Thüringer Allgemeine (Mühlhausen)
Hier darf der Biber noch nagen
Das streng geschützte Tier wird in manchen Regionen Deutschlands wieder geschossen. In Thüringen ist das anders
Erfurt. In Thüringen leben inzwischen wieder einige Hundert Biber, ohne, dass es zu größeren Konflikten zwischen Mensch und Tier gekommen ist. Das Umweltministerium geht von einem Gesamtbestand von rund 320 Exemplaren in etwa 80 Revieren aus. Die Saale sei bereits auf ihrer gesamten Länge in Thüringen vom Biber besiedelt, sagte ein Sprecher. Seit zehn Jahren ist der Nager wieder dauerhaft im Freistaat anzutreffen. Nach Angaben des Naturschutzverbandes Nabu ist die Population im Vergleich zu anderen Bundesländern noch immer unterdurchschnittlich entwickelt. Neben dem Saalegebiet siedelten die Tiere vor allem an der Werra und in Südthüringen, berichtete der für das Biber-management in Thüringen zuständige Nabu-mitarbeiter, Marcus Orlamünder. Sie breiteten sich stets langsam aus.
„Durch ihr strenges Reviersystem und die Bindung ans Gewässer, werden sich Biber nie ungebremst vermehren“, erklärte Orlamünder. Seien alle verfügbaren Reviere besetzt, stagniere die Verbreitung und die Population sinke wieder.

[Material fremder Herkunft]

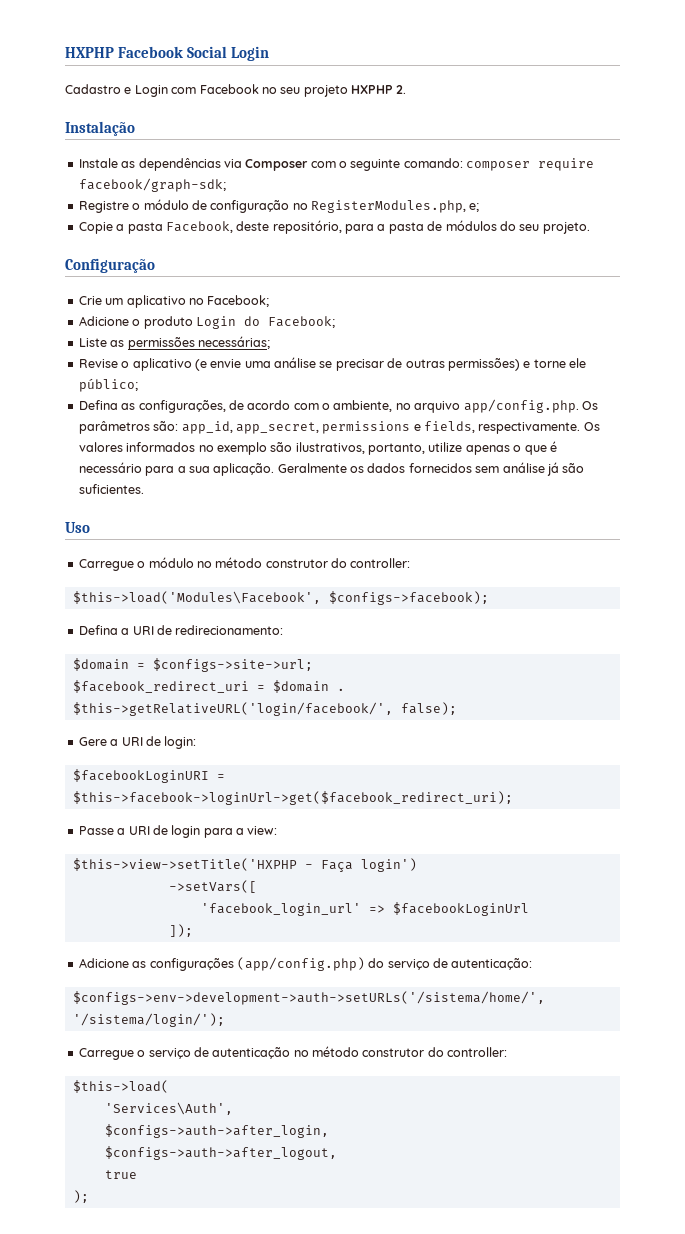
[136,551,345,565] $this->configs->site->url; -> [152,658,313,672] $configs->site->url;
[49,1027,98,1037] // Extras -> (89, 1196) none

Im Durchschnitt lebten in Thüringen in einem Biber-revier drei bis vier Tiere. Dem Ministerium zufolge wandern Biber derzeit zum Beispiel im Westen des Freistaats über Werra, Ulster und Felda sowie im Süden über Saale, Wisenta, Rodach, Kreck sowie Milz nach Thüringen ein.
Der Biber sei eine der wenigen Arten, die ihren Lebensraum selbst vergrößern könne, hieß es. Oftmals schaffe er aus wenig natürlichen Gewässern durch „aktive Baumaßnahmen“für sich und andere Arten ein lebenswertes Biotop.
Das Umweltressort geht von einer positiven Bestandsentwicklung aus. Nach übereinstimmenden Angaben von Ministerium und Nabu kam es trotz der Ausbreitung der Tiere in den vergangenen Jahren zu keinen gravierenden Konflikten mit dem Menschen. Zwar habe es Nageschäden an Obstbäumen, jungen Waldbäumen sowie Feldfrüchten in Gewässernähe gegeben. Und in einem Fall sei ein von einem Biber angenagter Baum umgestürzt und habe einen Schuppen leicht beschädigt. Wildschweine verursachten aber oft viel höhere Schäden. Um Problemen vorzubeugen, seien mitunter Bäume geschützt und Drainagen in Dämme eingebaut worden, erläuterte Orlamünder. Anders als beispielsweise in Bayern sind laut Ministerium hierzulande keine Biber zum Abschuss freigegeben worden; das sei bisher nicht notwendig gewesen. In Bayern dagegen würden mit Ausnahmegenehmigungen jährlich mehrere Tausend Biber getötet und oft verzehrt, sagte der Sprecher.
Abschussgenehmigungen für Biber seien demnach dann denkbar, wenn durch die Nager erhebliche Schäden für die Wasserwirtschaft drohten und sich kein milderes Mittel wie die Umsiedlung in ein anderes Revier anbiete. (dpa)
Der Biber
▶ Die streng geschützten Biber leben in Gewässern und Ufergebieten und sind dämmerungs- und nachtaktiv.
▶ Bekannt sind die Tiere vor allem dafür, dass sie Dämme bauen, mit denen sie selbst größere Gewässer anstauen können.
▶ Europäische Biber werden inklusive Schwanz bis zu 135 Zentimeter groß und 36 Kilogramm schwer.
▶ In Freiheit beträgt ihre Lebenserwartung rund 20 Jahre.
▶ Die Tiere ernähren sich vegetarisch:
▶ Im Sommer fressen sie Kräuter und Gräser, aber auch Feldfrüchte wie Mais, Getreide und Zuckerrüben.
▶ Im Herbst und Winter stehen vor allem Rinde und Zweige weicher Hölzer wie Weiden und Pappeln auf ihrem Speiseplan.